Material for this exercise
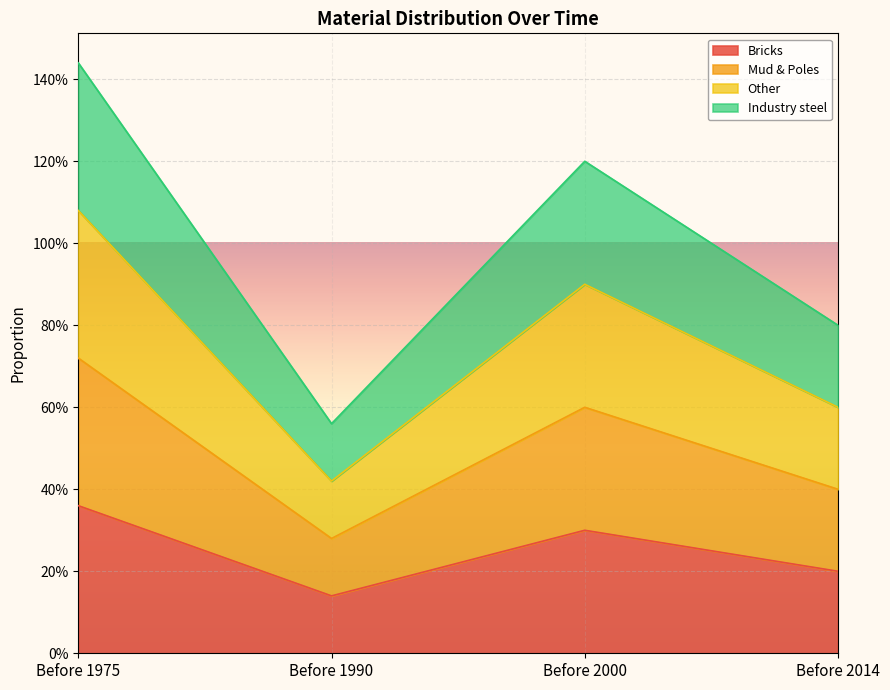

Reading left to right, extract all data points from this chart.

Bricks: Before 1975=0.4	Before 1990=0.1	Before 2000=0.3	Before 2014=0.2
Mud & Poles: Before 1975=0.7	Before 1990=0.3	Before 2000=0.6	Before 2014=0.4
Other: Before 1975=1.1	Before 1990=0.4	Before 2000=0.9	Before 2014=0.6
Industry steel: Before 1975=1.4	Before 1990=0.6	Before 2000=1.2	Before 2014=0.8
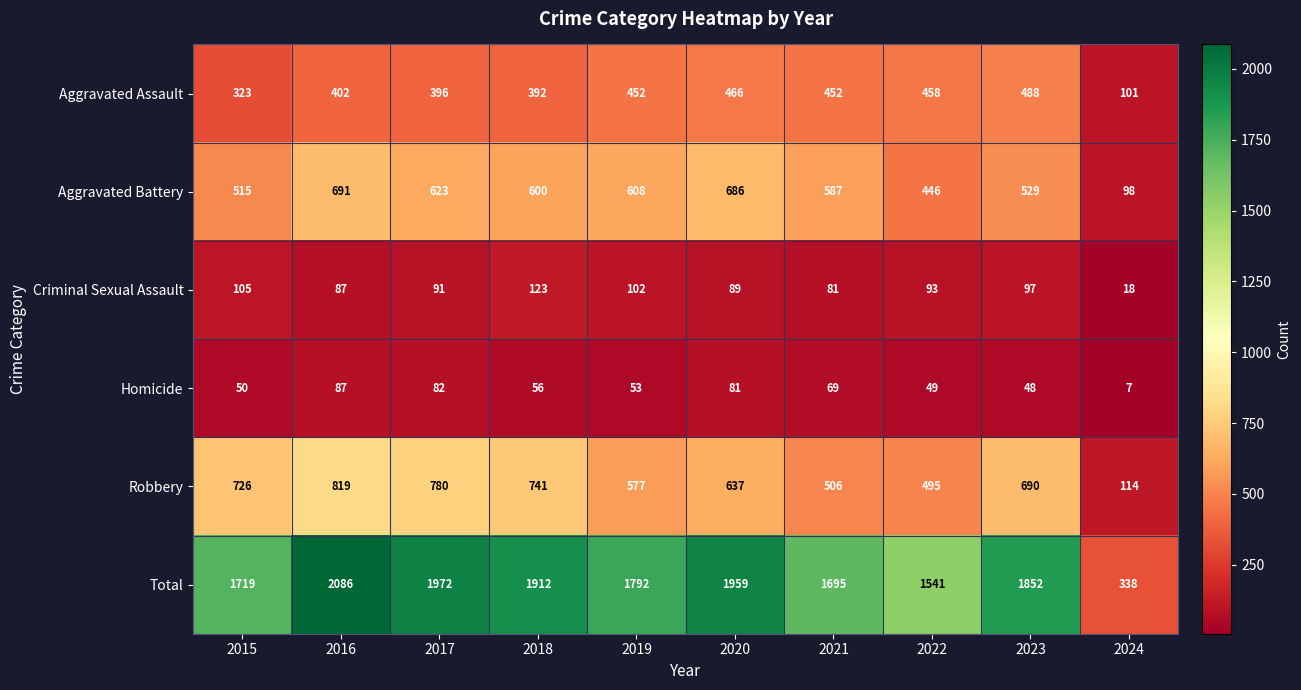

Rank the series at 2022 from lowest to highest value.

Homicide, Criminal Sexual Assault, Aggravated Battery, Aggravated Assault, Robbery, Total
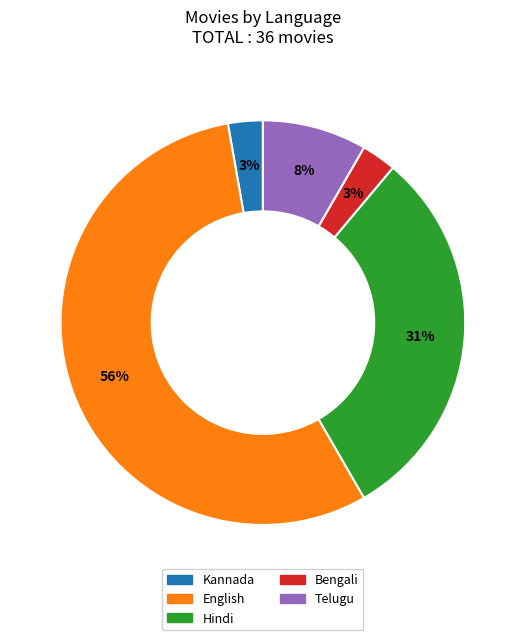

Does any single category account for the majority?

Yes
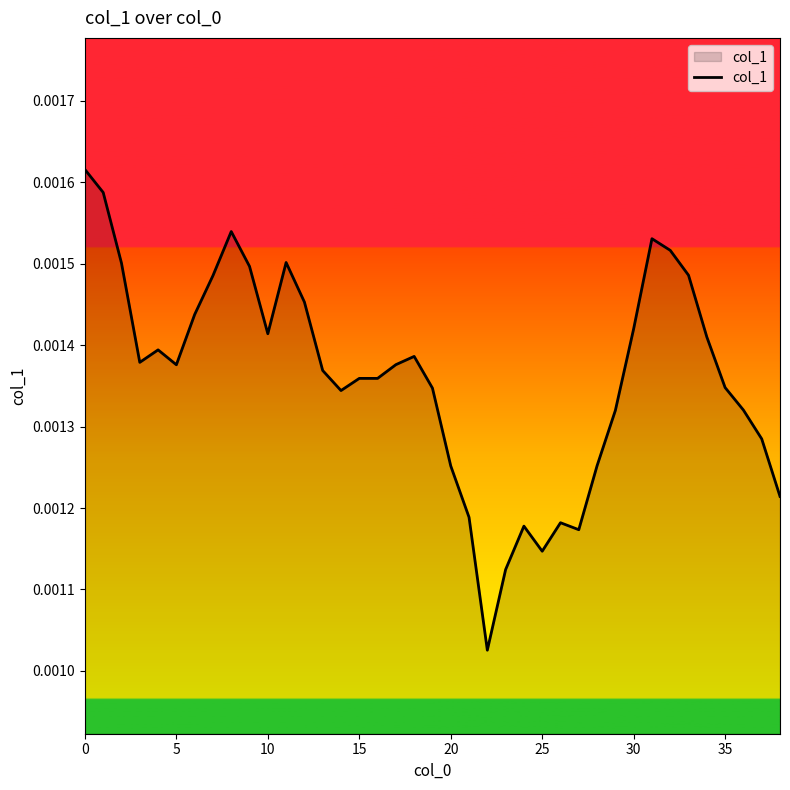

What is the label of the 29th point from the left?

28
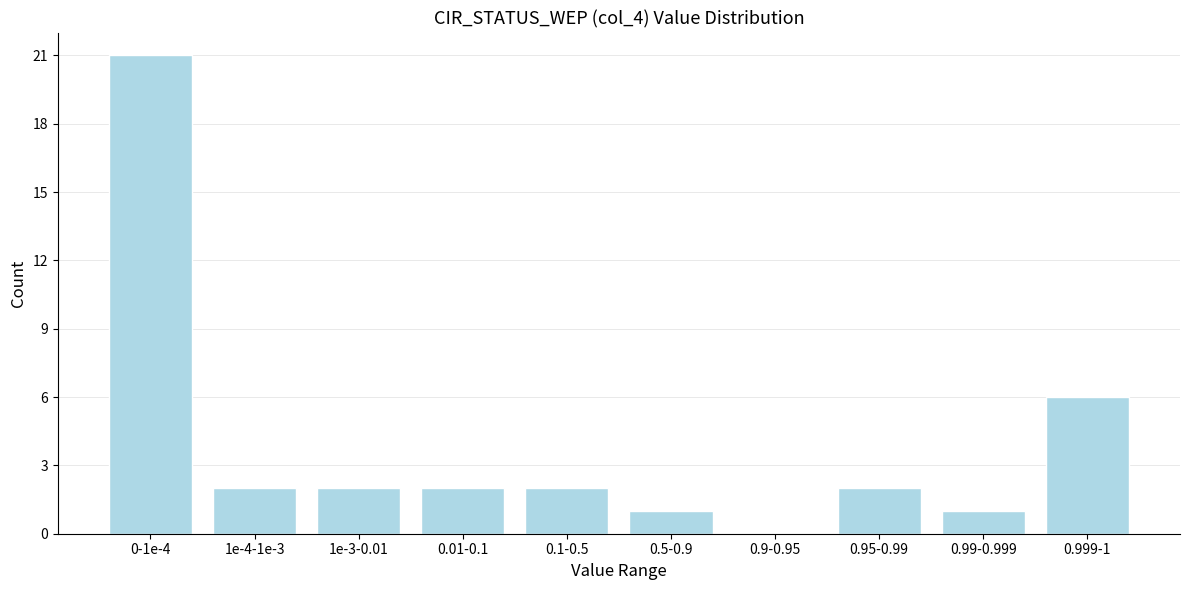

Reading left to right, transcribe all the data shown in this chart.

0-1e-4=21	1e-4-1e-3=2	1e-3-0.01=2	0.01-0.1=2	0.1-0.5=2	0.5-0.9=1	0.9-0.95=0	0.95-0.99=2	0.99-0.999=1	0.999-1=6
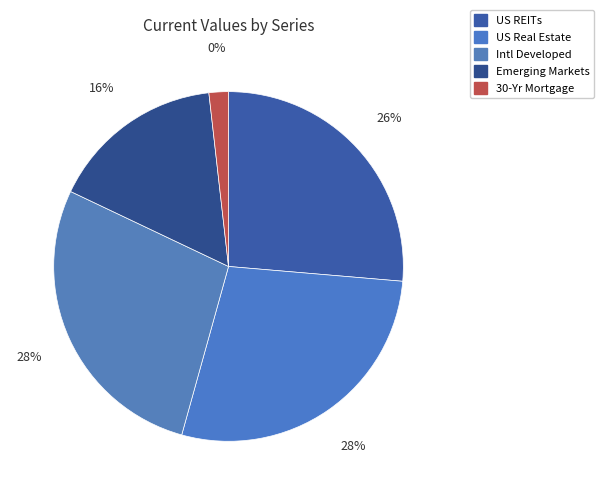

To the nearest percent, what portion does 30-Yr Mortgage represent?

2%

What is required
Copy out every row above word for word, leaving out the pictures.

Solution for this problem
Reading left to right, extract all data points from this chart.

Bricks: Before 1975=0.4	Before 1990=0.1	Before 2000=0.3	Before 2014=0.2
Mud & Poles: Before 1975=0.7	Before 1990=0.3	Before 2000=0.6	Before 2014=0.4
Other: Before 1975=1.1	Before 1990=0.4	Before 2000=0.9	Before 2014=0.6
Industry steel: Before 1975=1.4	Before 1990=0.6	Before 2000=1.2	Before 2014=0.8

Rank the series at 2022 from lowest to highest value.

Homicide, Criminal Sexual Assault, Aggravated Battery, Aggravated Assault, Robbery, Total

Does any single category account for the majority?

Yes

What is the label of the 29th point from the left?

28

Reading left to right, transcribe all the data shown in this chart.

0-1e-4=21	1e-4-1e-3=2	1e-3-0.01=2	0.01-0.1=2	0.1-0.5=2	0.5-0.9=1	0.9-0.95=0	0.95-0.99=2	0.99-0.999=1	0.999-1=6

To the nearest percent, what portion does 30-Yr Mortgage represent?

2%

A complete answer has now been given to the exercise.